46 comments on “Bugger

  1. Full credit to Gordon Brown. The Scots realised if they voted yes they’d be stuck with him full time, not just when he’s not in London.

  2. Bottled it! Braveheart my arse. Time to renege on Camorons extra cash bribe, dismantle the Barnett formula and ban Scottish, Welsh and Norn MP’s voting on English matters at Westminster.
    Strike while the irons hot.

  3. When push came to shove, they bottled it and ran back to hide under Mother England’s apron. There, there, you brave little soldiers, mother won’t let any harm come to you.

  4. Cameron’s staying. But for how long?
    The Union’s been ‘saved’ in Jockland but is looking more precarious south of the border, where the tab for the ‘saving’ is expected to be picked up.

  5. One of the lessons of the last 25 years is that any nationalist movement, no matter how tiny, can and will grab its independence if it really wants to. Macedonia? South Sudan? Exactly. But like the Québécois, the Scots nationalists are a shake-down racket, not an independence movement.

=-=-=

> Directive
Please name the formula that the second of the comments wants dismantled. The lines after this point are separate material, unrelated to the comments.

> Source excerpt
=-=-=

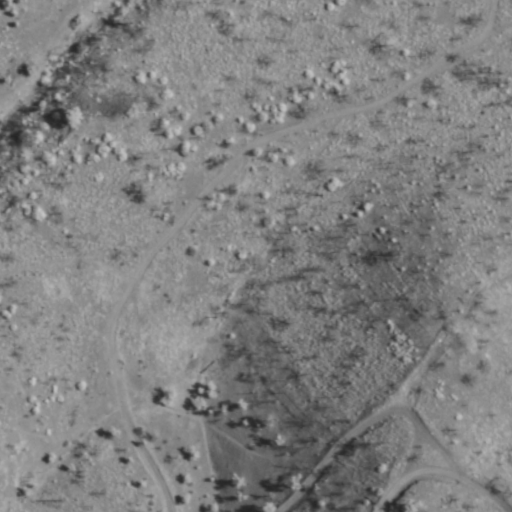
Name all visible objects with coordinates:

=-=-=

> Finished exercise
The Barnett formula.